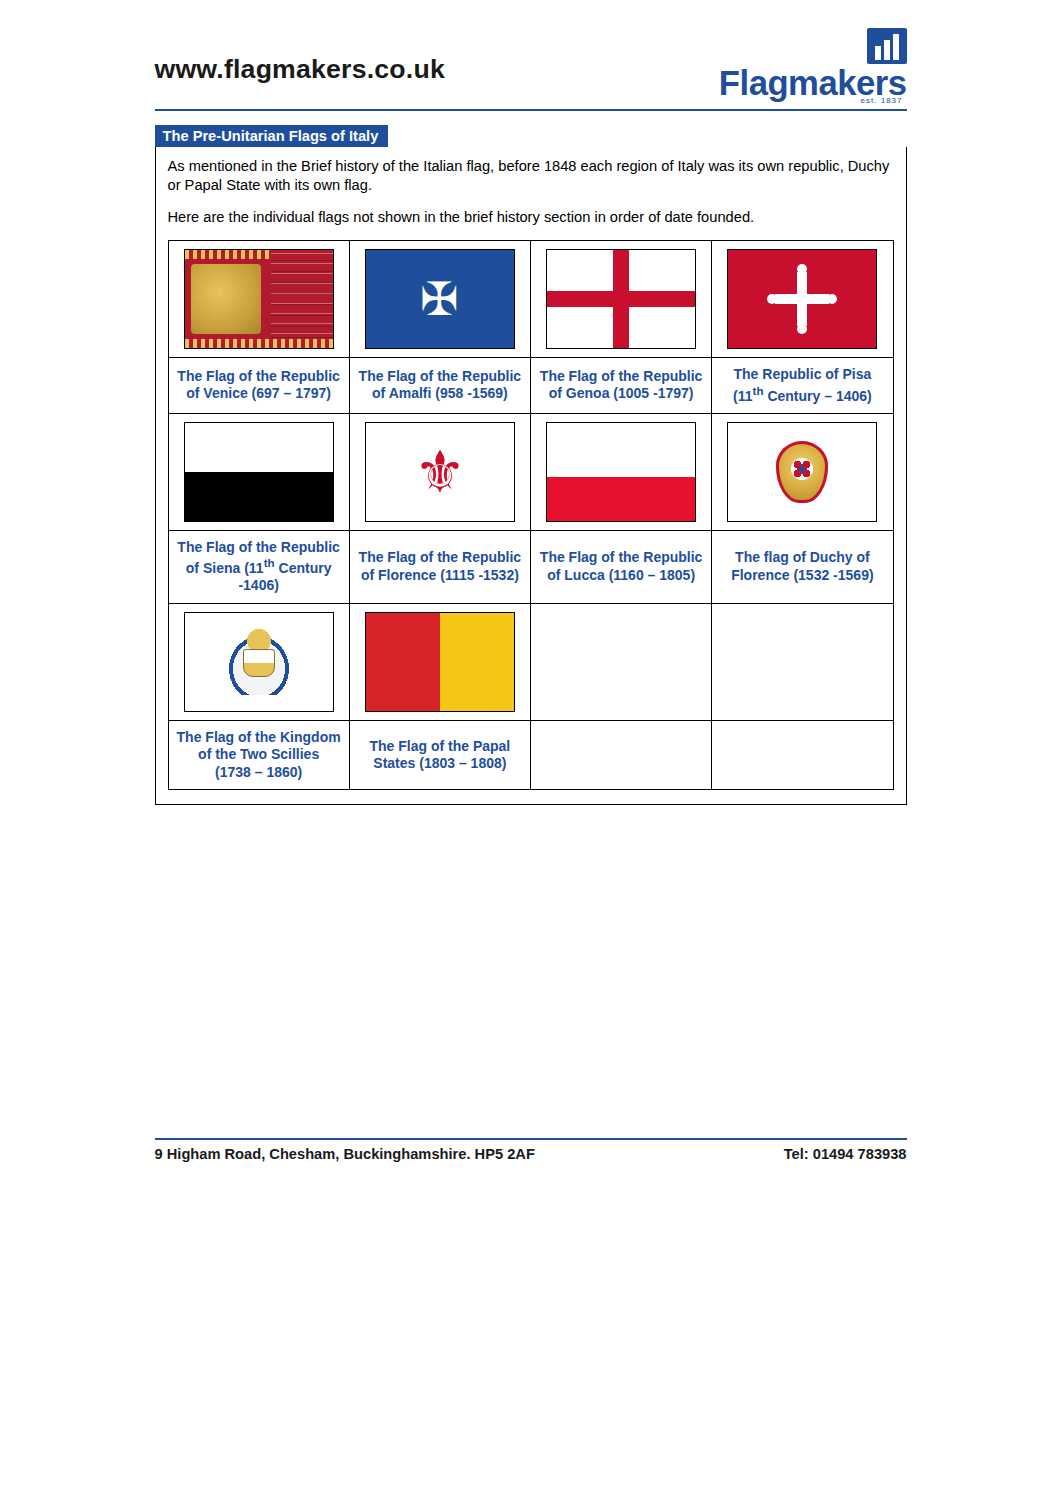www.flagmakers.co.uk
Flagmakers
est. 1837
The Pre-Unitarian Flags of Italy
As mentioned in the Brief history of the Italian flag, before 1848 each region of Italy was its own republic, Duchy or Papal State with its own flag.
Here are the individual flags not shown in the brief history section in order of date founded.
| | ✠ | | |
| The Flag of the Republic of Venice (697 – 1797) | The Flag of the Republic of Amalfi (958 -1569) | The Flag of the Republic of Genoa (1005 -1797) | The Republic of Pisa (11 th Century – 1406) |
| | ⚜ | | |
| The Flag of the Republic of Siena (11 th Century -1406) | The Flag of the Republic of Florence (1115 -1532) | The Flag of the Republic of Lucca (1160 – 1805) | The flag of Duchy of Florence (1532 -1569) |
| The Flag of the Kingdom of the Two Scillies (1738 – 1860) | The Flag of the Papal States (1803 – 1808) | | |
9 Higham Road, Chesham, Buckinghamshire. HP5 2AF
Tel: 01494 783938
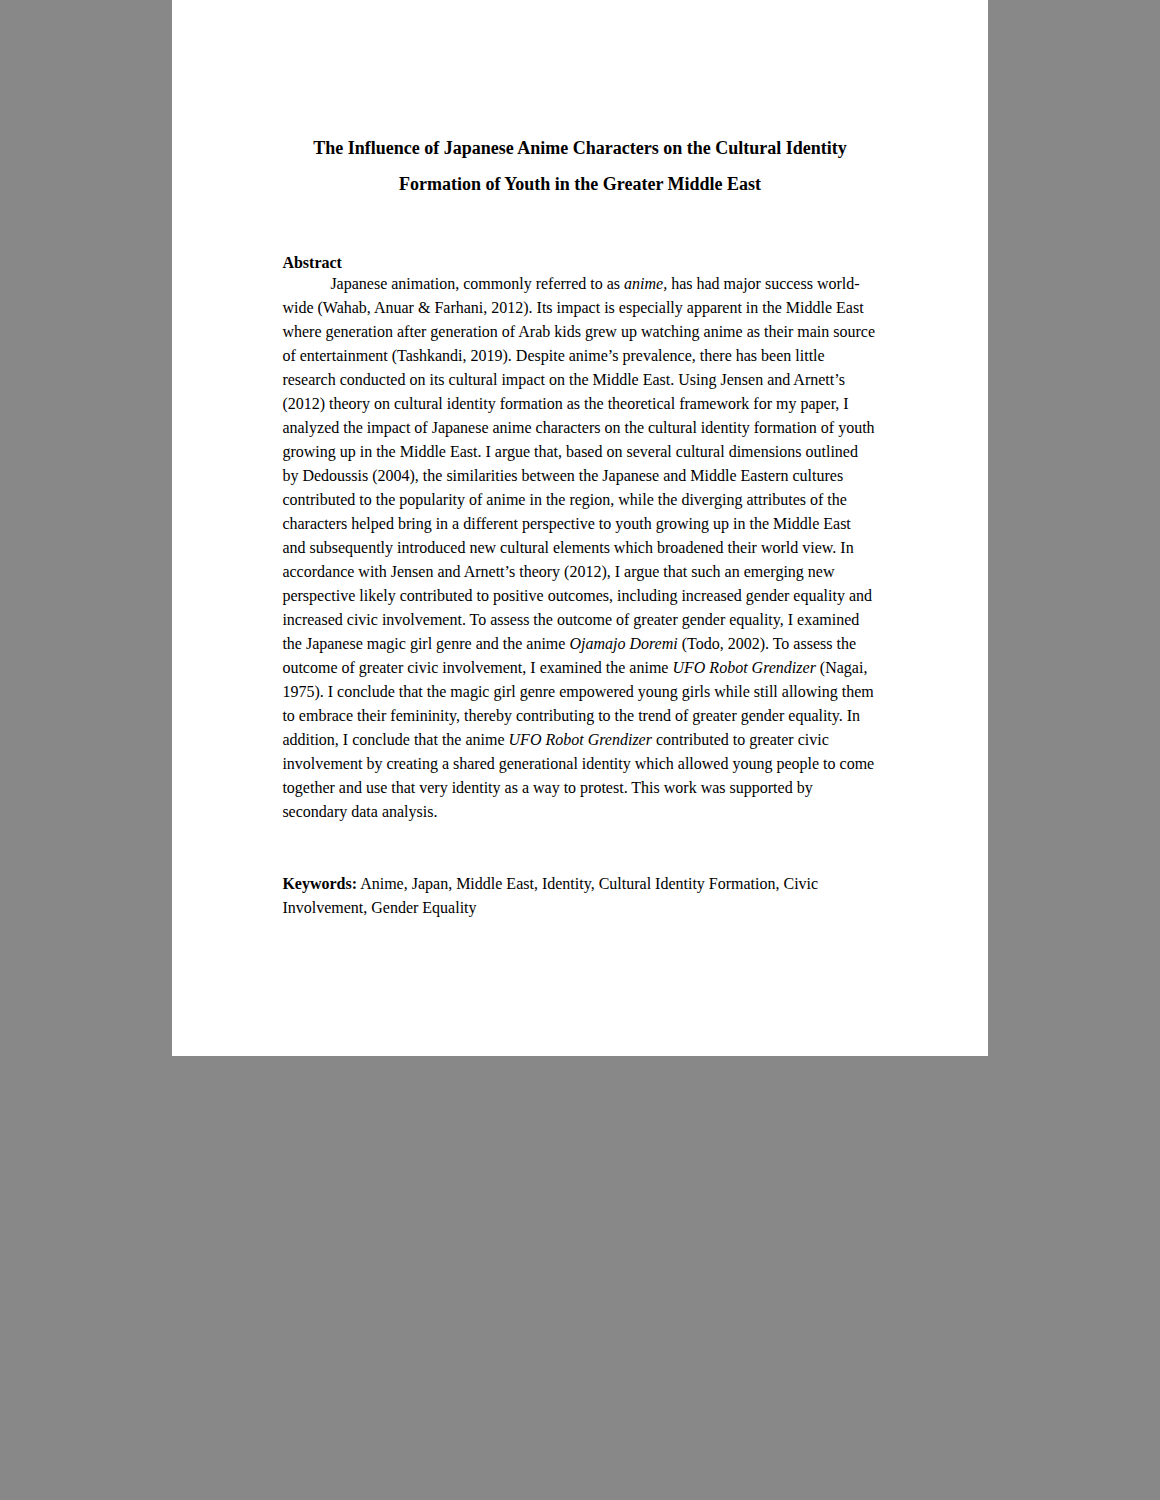The Influence of Japanese Anime Characters on the Cultural Identity Formation of Youth in the Greater Middle East
Abstract
Japanese animation, commonly referred to as anime, has had major success world-wide (Wahab, Anuar & Farhani, 2012). Its impact is especially apparent in the Middle East where generation after generation of Arab kids grew up watching anime as their main source of entertainment (Tashkandi, 2019). Despite anime’s prevalence, there has been little research conducted on its cultural impact on the Middle East. Using Jensen and Arnett’s (2012) theory on cultural identity formation as the theoretical framework for my paper, I analyzed the impact of Japanese anime characters on the cultural identity formation of youth growing up in the Middle East. I argue that, based on several cultural dimensions outlined by Dedoussis (2004), the similarities between the Japanese and Middle Eastern cultures contributed to the popularity of anime in the region, while the diverging attributes of the characters helped bring in a different perspective to youth growing up in the Middle East and subsequently introduced new cultural elements which broadened their world view. In accordance with Jensen and Arnett’s theory (2012), I argue that such an emerging new perspective likely contributed to positive outcomes, including increased gender equality and increased civic involvement. To assess the outcome of greater gender equality, I examined the Japanese magic girl genre and the anime Ojamajo Doremi (Todo, 2002). To assess the outcome of greater civic involvement, I examined the anime UFO Robot Grendizer (Nagai, 1975). I conclude that the magic girl genre empowered young girls while still allowing them to embrace their femininity, thereby contributing to the trend of greater gender equality. In addition, I conclude that the anime UFO Robot Grendizer contributed to greater civic involvement by creating a shared generational identity which allowed young people to come together and use that very identity as a way to protest. This work was supported by secondary data analysis.
Keywords: Anime, Japan, Middle East, Identity, Cultural Identity Formation, Civic Involvement, Gender Equality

» Task: Could you tally the lines in these records that contain the word "Italy" and give only the result?

» Exercise result: 2